**TO DO**
Of all the lines below, output only those starting at the one with "middle pip: (376, 79)" and ending at the one with "middle mcp: (144, 677)", both ends included, exactly as written.

** DATA EXTRACT follows **

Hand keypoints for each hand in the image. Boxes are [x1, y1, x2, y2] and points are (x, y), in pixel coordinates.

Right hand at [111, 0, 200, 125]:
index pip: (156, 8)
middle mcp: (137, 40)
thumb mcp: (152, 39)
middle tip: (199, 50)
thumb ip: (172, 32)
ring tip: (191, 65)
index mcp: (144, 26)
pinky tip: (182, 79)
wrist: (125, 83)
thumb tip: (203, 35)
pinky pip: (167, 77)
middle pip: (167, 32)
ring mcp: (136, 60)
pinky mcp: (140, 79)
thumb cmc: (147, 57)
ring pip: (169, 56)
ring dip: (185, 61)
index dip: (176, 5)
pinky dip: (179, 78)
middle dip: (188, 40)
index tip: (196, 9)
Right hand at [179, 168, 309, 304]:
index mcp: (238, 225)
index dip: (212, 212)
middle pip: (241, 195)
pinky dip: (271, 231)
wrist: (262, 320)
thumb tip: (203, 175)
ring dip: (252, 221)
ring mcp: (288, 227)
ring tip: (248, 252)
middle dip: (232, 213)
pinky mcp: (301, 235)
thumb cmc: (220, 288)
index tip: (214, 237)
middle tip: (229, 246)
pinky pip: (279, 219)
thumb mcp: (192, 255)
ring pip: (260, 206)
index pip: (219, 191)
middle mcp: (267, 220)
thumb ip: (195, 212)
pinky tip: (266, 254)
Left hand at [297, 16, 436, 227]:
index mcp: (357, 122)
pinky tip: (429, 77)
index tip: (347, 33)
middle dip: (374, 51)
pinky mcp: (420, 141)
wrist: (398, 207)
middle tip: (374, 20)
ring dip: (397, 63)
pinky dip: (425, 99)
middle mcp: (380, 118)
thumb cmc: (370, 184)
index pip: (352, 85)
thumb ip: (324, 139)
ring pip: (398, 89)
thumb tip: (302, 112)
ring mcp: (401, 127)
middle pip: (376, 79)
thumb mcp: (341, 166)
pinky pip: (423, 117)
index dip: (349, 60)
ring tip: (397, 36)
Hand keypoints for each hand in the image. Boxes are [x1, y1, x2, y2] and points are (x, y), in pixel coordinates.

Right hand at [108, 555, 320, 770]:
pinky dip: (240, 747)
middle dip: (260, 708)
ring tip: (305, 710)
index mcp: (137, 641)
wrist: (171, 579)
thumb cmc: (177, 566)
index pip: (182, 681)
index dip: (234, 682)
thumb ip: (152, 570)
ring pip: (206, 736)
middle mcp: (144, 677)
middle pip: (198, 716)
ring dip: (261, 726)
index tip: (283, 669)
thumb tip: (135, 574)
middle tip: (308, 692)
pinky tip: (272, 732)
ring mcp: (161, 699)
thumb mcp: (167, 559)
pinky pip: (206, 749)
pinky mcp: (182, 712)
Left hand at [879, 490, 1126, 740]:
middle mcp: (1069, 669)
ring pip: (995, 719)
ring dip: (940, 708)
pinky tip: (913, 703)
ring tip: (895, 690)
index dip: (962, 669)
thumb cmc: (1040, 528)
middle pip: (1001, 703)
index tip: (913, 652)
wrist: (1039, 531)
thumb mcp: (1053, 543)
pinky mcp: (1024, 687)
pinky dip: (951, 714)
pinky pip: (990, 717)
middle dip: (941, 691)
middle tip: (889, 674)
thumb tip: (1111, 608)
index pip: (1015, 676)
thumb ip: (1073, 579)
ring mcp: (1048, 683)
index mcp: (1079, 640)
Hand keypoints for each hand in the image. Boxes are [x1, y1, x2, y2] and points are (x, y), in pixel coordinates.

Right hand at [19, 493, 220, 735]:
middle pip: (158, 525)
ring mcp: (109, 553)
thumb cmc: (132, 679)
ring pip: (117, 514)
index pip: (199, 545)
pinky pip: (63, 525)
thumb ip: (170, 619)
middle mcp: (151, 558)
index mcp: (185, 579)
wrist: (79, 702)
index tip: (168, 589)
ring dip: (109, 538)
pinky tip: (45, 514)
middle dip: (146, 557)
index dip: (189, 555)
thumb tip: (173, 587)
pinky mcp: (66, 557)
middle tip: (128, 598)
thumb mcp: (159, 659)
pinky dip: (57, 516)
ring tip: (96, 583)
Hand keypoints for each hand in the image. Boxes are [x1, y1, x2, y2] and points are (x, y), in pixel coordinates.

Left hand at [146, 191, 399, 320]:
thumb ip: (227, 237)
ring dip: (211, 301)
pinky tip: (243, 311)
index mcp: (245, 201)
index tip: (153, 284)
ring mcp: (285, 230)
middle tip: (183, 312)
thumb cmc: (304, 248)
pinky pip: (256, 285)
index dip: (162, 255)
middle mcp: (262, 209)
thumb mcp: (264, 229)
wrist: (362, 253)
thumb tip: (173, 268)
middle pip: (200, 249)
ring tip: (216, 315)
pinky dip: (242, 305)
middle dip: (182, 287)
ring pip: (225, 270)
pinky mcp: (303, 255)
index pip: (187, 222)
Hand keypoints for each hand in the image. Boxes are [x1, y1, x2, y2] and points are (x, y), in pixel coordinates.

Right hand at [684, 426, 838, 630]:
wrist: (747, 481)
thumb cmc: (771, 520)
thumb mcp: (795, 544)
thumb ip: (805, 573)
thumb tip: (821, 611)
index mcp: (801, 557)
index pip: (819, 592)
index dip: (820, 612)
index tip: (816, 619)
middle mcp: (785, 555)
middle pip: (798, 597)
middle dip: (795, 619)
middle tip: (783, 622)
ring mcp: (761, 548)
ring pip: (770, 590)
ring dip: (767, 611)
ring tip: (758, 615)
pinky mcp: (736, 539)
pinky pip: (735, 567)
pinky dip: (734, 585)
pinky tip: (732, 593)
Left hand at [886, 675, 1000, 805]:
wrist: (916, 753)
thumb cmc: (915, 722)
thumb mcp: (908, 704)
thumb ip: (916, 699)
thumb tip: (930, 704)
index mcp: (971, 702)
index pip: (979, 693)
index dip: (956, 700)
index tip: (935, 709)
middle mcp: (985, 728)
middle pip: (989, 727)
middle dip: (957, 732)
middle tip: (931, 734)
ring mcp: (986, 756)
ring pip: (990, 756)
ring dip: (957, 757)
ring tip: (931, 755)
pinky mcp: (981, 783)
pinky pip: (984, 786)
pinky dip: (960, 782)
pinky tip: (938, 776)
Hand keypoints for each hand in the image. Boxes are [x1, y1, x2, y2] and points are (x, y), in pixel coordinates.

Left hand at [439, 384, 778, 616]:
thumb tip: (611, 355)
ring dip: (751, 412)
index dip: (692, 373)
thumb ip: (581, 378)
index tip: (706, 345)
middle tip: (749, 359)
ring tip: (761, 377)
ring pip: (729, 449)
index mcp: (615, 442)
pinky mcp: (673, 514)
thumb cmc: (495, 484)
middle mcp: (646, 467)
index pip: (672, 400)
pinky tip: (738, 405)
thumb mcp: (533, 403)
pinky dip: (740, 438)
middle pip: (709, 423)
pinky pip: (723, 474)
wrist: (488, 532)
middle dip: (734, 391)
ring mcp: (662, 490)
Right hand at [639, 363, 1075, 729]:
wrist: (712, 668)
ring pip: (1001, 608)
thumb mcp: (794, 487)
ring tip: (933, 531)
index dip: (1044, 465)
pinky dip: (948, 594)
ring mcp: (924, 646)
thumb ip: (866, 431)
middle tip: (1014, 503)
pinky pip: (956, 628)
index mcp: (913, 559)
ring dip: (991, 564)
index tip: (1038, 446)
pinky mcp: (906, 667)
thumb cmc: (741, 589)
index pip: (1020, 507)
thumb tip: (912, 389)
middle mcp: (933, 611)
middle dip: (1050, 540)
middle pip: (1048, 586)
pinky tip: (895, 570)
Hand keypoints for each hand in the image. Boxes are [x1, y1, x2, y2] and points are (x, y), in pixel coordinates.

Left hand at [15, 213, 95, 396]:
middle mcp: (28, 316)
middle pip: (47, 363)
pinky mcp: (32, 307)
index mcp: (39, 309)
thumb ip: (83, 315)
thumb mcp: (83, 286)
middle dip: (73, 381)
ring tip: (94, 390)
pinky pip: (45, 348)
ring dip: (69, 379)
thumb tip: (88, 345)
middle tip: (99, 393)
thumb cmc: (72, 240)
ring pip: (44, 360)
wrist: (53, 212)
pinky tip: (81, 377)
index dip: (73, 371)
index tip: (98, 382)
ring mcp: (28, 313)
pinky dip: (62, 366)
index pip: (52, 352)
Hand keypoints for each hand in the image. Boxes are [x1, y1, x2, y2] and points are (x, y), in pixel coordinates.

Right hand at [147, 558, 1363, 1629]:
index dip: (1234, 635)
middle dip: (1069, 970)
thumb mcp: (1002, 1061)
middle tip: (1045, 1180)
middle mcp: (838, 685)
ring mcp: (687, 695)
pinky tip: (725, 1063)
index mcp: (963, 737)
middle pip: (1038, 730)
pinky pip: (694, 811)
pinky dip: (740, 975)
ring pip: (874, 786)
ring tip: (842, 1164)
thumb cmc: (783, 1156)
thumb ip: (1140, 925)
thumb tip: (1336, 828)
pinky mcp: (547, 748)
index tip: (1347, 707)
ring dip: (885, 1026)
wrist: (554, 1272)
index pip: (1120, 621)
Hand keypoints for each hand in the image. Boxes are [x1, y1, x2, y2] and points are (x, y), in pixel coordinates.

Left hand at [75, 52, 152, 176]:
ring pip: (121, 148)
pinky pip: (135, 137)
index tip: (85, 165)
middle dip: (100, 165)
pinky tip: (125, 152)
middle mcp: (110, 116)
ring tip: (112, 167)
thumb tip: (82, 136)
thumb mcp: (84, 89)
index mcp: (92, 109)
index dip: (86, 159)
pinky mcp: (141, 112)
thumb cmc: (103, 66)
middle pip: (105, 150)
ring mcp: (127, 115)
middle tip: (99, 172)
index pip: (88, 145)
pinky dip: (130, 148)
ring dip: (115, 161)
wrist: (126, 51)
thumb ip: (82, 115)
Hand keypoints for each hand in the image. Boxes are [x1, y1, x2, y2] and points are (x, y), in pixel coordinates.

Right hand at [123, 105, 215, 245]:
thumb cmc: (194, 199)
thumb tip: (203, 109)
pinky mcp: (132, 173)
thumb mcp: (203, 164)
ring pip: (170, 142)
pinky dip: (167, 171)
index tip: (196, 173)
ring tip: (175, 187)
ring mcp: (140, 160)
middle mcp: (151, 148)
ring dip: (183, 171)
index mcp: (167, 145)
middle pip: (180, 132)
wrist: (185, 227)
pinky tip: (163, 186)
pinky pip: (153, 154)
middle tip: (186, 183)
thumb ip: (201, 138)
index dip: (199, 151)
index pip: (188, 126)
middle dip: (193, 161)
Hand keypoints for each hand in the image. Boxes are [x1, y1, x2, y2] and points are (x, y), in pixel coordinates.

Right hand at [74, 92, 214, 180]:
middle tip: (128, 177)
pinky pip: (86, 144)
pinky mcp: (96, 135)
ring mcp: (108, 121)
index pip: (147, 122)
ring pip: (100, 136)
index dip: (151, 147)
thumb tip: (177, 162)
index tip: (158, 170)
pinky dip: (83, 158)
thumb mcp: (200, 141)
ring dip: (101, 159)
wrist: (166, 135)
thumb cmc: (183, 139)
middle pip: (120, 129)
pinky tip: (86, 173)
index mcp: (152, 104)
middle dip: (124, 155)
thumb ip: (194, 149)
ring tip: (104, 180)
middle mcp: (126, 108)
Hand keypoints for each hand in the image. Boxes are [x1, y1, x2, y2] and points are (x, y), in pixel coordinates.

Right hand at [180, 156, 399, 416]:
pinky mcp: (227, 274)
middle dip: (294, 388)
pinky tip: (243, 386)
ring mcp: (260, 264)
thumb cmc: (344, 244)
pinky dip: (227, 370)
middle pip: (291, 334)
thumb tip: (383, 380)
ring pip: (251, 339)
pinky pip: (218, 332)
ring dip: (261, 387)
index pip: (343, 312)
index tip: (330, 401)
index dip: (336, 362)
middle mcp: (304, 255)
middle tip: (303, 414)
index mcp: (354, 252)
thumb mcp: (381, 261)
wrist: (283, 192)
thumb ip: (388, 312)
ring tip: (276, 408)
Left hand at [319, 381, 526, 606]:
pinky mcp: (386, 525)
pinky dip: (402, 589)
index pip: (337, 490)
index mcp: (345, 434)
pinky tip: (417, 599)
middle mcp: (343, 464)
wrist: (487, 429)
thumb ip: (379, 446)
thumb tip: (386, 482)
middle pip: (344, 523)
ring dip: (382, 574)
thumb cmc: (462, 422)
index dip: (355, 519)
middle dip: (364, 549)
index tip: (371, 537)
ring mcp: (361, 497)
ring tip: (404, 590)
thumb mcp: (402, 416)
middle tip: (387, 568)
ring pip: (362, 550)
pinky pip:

** End of DATA EXTRACT **

**REPLY TO THE TASK**
middle pip: (376, 79)
thumb mcp: (341, 166)
pinky pip: (423, 117)
index dip: (349, 60)
ring tip: (397, 36)
Hand keypoints for each hand in the image. Boxes are [x1, y1, x2, y2] and points are (x, y), in pixel coordinates.

Right hand at [108, 555, 320, 770]:
pinky dip: (240, 747)
middle dip: (260, 708)
ring tip: (305, 710)
index mcp: (137, 641)
wrist: (171, 579)
thumb cmc: (177, 566)
index pip: (182, 681)
index dip: (234, 682)
thumb ip: (152, 570)
ring pip: (206, 736)
middle mcp: (144, 677)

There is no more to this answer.